教育理念の「徳才兼備」が創立当初から受け継がれてきた三輪田学園。加納校長は、生徒たちには学校が長く大切にしてきた「徳」に加え、現代に求められる「才」も身に付けてほしいと願う。「従来型の基礎学力や英語力だけでなく、課題を見つける力や、他者と協力しながらプロジェクトを完遂する力も培ってほしいですね」。

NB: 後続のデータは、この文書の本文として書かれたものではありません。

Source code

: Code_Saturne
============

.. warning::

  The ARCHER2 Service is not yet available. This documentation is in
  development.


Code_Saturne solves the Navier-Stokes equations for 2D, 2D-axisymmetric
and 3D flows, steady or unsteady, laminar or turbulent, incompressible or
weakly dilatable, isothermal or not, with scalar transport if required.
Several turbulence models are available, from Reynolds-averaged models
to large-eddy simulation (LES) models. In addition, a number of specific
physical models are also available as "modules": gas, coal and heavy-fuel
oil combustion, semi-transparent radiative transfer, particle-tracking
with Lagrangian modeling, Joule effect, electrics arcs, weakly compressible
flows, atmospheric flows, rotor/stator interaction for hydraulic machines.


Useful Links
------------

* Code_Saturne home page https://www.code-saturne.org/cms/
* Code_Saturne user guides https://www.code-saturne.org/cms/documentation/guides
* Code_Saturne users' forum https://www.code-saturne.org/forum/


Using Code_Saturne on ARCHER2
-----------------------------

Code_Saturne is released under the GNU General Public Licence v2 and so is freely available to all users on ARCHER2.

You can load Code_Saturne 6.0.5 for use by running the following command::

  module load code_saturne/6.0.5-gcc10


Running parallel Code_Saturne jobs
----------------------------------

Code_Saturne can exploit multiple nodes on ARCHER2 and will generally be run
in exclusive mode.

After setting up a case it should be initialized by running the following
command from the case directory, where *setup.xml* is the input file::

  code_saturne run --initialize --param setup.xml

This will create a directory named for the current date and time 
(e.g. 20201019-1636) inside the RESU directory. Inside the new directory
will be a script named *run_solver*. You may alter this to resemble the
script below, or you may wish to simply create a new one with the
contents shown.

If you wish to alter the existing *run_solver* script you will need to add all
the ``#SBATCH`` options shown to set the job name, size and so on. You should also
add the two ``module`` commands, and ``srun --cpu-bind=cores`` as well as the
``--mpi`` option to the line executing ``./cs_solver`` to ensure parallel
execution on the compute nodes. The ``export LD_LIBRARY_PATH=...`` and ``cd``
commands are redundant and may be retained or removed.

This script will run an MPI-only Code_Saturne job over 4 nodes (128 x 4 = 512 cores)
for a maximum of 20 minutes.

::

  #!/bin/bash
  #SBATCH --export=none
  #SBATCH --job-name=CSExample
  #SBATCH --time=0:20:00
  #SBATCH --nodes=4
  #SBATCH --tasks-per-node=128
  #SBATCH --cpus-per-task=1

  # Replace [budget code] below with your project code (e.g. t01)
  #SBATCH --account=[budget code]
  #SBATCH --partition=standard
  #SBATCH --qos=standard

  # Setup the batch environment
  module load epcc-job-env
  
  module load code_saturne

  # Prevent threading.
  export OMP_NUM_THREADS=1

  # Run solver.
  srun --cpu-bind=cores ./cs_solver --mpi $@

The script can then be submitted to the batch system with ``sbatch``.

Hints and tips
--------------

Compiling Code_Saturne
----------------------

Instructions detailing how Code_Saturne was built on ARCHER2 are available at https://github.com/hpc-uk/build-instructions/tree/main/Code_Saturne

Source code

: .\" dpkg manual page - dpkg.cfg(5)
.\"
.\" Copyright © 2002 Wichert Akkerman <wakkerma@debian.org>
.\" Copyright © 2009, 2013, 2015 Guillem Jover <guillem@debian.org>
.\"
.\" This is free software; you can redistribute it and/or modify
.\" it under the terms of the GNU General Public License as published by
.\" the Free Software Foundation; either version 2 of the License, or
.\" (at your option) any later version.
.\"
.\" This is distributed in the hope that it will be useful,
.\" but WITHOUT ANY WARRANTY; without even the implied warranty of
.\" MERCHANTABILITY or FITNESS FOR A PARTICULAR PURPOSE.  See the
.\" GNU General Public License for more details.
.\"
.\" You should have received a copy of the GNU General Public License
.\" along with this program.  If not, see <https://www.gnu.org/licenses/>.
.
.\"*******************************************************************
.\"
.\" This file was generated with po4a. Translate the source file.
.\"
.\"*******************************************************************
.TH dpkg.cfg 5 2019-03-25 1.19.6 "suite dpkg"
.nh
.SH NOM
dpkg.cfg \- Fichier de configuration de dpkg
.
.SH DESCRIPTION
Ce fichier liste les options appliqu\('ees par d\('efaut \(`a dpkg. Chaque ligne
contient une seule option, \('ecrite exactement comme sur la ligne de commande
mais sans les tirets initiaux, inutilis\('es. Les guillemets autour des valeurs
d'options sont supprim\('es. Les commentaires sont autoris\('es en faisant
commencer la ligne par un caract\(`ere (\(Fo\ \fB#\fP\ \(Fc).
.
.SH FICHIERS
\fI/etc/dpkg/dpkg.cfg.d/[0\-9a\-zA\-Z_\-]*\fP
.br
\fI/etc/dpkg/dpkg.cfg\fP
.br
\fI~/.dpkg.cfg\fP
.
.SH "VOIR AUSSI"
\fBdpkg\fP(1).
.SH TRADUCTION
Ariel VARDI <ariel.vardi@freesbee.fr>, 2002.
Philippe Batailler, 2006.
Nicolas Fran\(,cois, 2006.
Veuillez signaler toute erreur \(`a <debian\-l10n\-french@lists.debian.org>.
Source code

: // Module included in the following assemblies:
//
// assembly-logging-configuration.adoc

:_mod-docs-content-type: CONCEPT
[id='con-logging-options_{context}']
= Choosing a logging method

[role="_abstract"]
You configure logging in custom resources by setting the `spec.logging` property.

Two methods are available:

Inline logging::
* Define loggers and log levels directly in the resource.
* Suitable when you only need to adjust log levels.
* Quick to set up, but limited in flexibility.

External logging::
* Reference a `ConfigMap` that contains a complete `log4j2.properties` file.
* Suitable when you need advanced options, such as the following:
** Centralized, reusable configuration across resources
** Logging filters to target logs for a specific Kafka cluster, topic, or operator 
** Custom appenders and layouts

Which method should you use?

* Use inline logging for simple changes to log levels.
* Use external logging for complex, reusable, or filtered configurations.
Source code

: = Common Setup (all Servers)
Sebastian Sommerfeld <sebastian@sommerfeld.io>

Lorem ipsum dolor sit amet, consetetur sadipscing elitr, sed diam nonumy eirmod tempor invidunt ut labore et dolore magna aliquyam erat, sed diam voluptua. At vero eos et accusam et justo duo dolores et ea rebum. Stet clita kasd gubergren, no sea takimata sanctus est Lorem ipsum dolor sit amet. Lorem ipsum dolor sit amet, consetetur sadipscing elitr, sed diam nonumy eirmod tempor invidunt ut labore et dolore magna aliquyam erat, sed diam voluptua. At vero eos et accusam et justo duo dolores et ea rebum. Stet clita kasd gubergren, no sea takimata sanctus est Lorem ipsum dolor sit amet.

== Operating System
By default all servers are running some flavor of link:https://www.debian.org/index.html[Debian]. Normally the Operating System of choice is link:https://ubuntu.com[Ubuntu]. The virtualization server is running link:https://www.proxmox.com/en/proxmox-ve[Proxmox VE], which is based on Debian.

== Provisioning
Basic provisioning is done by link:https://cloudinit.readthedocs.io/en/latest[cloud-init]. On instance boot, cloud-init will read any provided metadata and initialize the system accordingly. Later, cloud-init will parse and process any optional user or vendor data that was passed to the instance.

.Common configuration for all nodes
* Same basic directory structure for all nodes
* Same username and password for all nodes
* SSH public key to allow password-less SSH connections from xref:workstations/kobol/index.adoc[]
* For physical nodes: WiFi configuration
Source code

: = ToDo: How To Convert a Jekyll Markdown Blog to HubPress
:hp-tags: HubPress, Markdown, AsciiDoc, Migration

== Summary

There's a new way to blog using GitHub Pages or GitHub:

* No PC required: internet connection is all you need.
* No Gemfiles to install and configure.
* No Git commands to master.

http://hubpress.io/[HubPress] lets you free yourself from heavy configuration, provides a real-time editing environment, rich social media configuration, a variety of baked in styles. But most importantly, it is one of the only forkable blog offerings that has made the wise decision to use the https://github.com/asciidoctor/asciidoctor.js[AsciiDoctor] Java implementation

校内には活発な子、物静かな子などさまざまな生徒がいるが、「真面目な話は真面目に聞き、冗談を言えば一緒に笑う。そんな素直さはどの生徒にも共通だと思います」と、30年以上にわたり三輪田学園に勤める加納校長は目を細める。「誠のほかに道なし」の校訓の通り、何事に対しても、誰にでも誠実に向き合う生徒たちは、豊かな人間性と、現代に求められる知性を兼ね備えた女性に育っていく。